During that same period, Dr. Langell, a veteran of the U.S. Air Force, maintained his reservist status while serving as CEO (Commander) of Air Force Health Care Facilities. Over the course of 11 years (2006 to 2018) he led four separate Air Force Reserve medical facilities. He was responsible for the leadership and management of all medical and allied health professionals as well as administrators.
John Langell, M.D., and his family
Dr. Langell has specialized expertise in the treatment of diseases of the upper gastrointestinal tract, biliary tract and endocrine system (thyroid, parathyroid and adrenal glands). His clinical focus is in the application of advanced minimally invasive surgical techniques in laparoscopic surgery with special focus on diseases of the stomach, intestines, liver, gallbladder, pancreas and biliary tree. Additionally, he has expertise in the minimally invasive treatment of hernia disease, including abdominal wall and groin hernias, hiatal hernias, thyroid, parathyroid and adrenal glands.

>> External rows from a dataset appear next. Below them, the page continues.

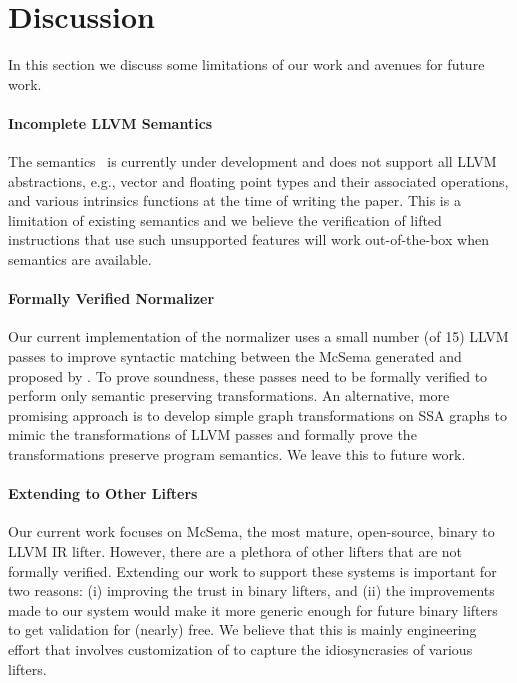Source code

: \section{Discussion}\label{sec:discussion}

In this section we discuss some limitations of our work and avenues for future
work.

\paragraph{Incomplete LLVM Semantics} The \LLVM semantics~\cite{LLVMSEMA} is
currently under development and does not support all LLVM abstractions, e.g.,
vector and floating point types and their associated operations, and various
intrinsics functions at the time of writing the paper. This is a limitation of
existing semantics and we believe the verification of lifted instructions that
use such unsupported features will work out-of-the-box when semantics are
available.

\paragraph{Formally Verified Normalizer} Our current implementation of the
normalizer uses a small number (of 15) LLVM passes to improve syntactic
matching between the McSema generated  and  proposed by
\compd. To prove soundness, these passes need to be formally verified to
perform only semantic preserving transformations. An alternative, more
promising approach is to develop simple graph transformations on SSA graphs to
mimic the transformations of LLVM passes and formally prove the
transformations preserve program semantics. We leave this to future work.

\paragraph{Extending to Other Lifters} Our current work focuses on McSema, the
most mature, open-source, binary to LLVM IR lifter. However, there are a
plethora of other lifters that are not formally verified. Extending our work
to support these systems is important for two reasons: (i) improving the
trust in binary lifters, and (ii) the improvements made to our system would
make it more generic enough for future binary lifters to get validation for
(nearly) free. We believe that this is mainly engineering effort that involves
customization of \compd to capture the idiosyncrasies of various lifters.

Dr. Langell is well-known for his work as a minimally invasive gastrointestinal and endocrine surgeon, tenured educator, developer of advanced medical education programs, and federally funded researcher. But he is equally known for his effective, appreciative and inclusive style as a leader; his expertise as an innovator and operator; and his forward-thinking approaches as a change agent and Lean-Six Sigma Black Belt.
With more than a dozen patent filings (six of which are licensed), three software copyrights and five companies of which he has been a founding partner, Dr. Langell is a supporter of research, enterprise, development and innovation.
Dr. Langell received his Bachelor of Science Degree at the University of California at Los Angeles. He received both his Doctor of Medicine (M.D.) and Doctor of Philosophy (Ph.D.) at Drexel University.
Dr. Langell completed his surgical residency at Stanford University Medical Center and a residency in Space and Aerospace Medicine at NASA/ University of Texas Medical Branch (UTMB). During this period, he earned his Master of Public Health Degree at UTMB while researching pharmacological countermeasures for space radiation toxicity. He also has a Master of Business Administration (M.B.A.) Degree, which he obtained in the Executive MBA program at the University of Utah.